I would like to play a fighter (Human or Elf maybe Dragonborn not sure on race yet really). Are we using MapTool or openRPG?


----------



## Fobok (Jun 10, 2008)

My first choice would be a cleric. but I wouldn't mind taking anything that's needed.


----------



## Kayim (Jun 10, 2008)

So...I know it's kind of late but I'd like to express my interest on taking part in this game. I dont know if you would be okay with having another player or maybe I could just join to watch, im new to D&D online and im trying to get a grasp of it and who knows...there might be a vacancy one day


----------



## ExiledRogue (Jun 11, 2008)

I'd like to play a Dragonborn ranger, as long as that's OK with everyone.


----------



## Deverash (Jun 11, 2008)

So, to sumarize at this point we have

Defender: Fighter (Grailhawk)

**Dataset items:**
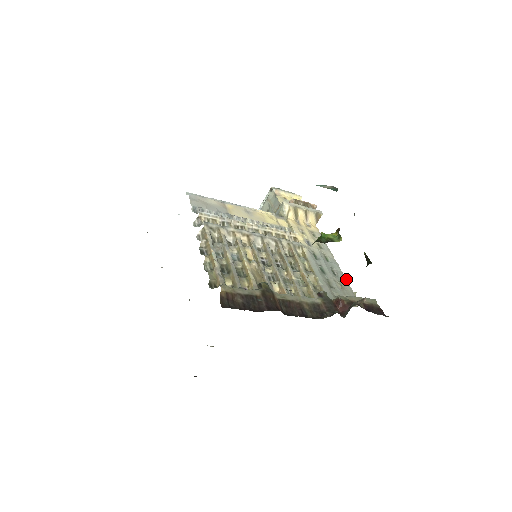
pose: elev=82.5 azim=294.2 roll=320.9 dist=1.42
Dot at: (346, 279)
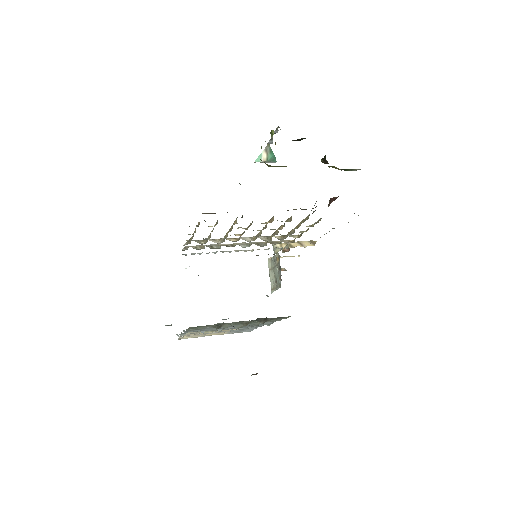
Dot at: occluded
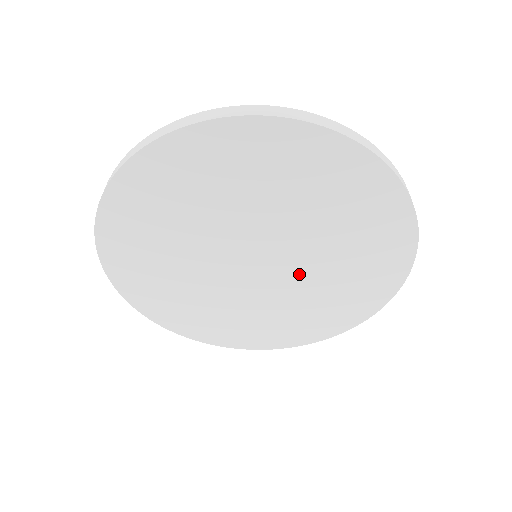
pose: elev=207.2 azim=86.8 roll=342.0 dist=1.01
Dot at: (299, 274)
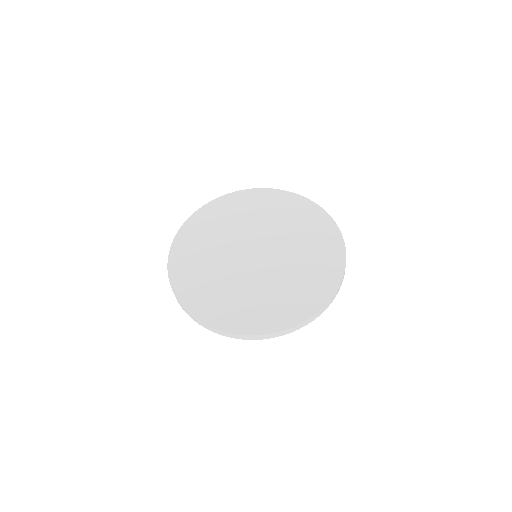
Dot at: occluded
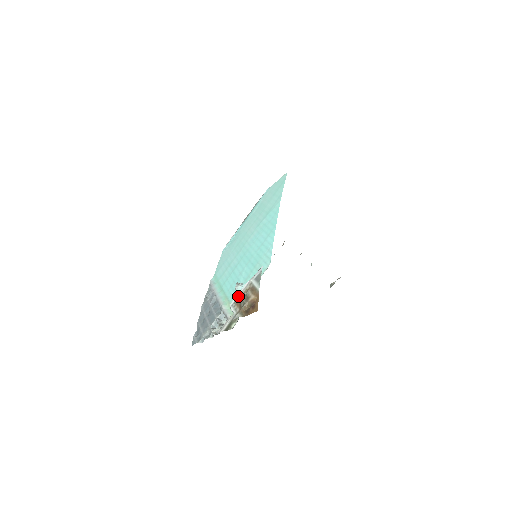
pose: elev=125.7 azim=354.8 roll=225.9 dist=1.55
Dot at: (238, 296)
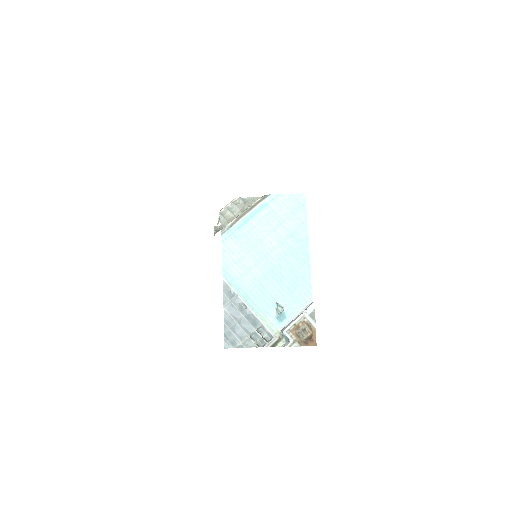
Dot at: (293, 325)
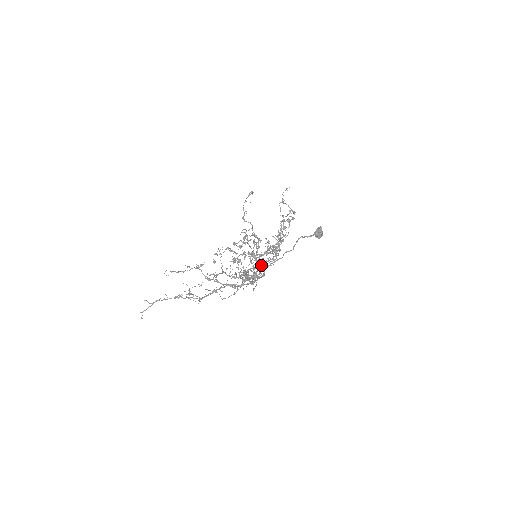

**To be done:**
A: In the forum thread about joining the game, which two programs does the first post ask about using?
B: List every username that appears as a post header in the forum thread.
C: Continue the forum thread about joining the game, picking up after its final line.

**Answers to the exercises:**
A: MapTool or openRPG.

B: Fobok, Kayim, ExiledRogue, Deverash

C:
Leader: Cleric (Fobok)
Striker: Ranger (Exiled Rogue)

So, we need one of the other three to play a wizard for the controller, then the other 2 can do whatever class they want.


----------



## Avalongod (Jun 16, 2008)

*Wizard*

Howdy:

Sorry for the late reply, got distracted and hadn't checked back.  Put me down for the wizard.  I've already been tinkering with building one and I'd love to give it a whirl.

So...human female wizard (possibly cleric multiclass).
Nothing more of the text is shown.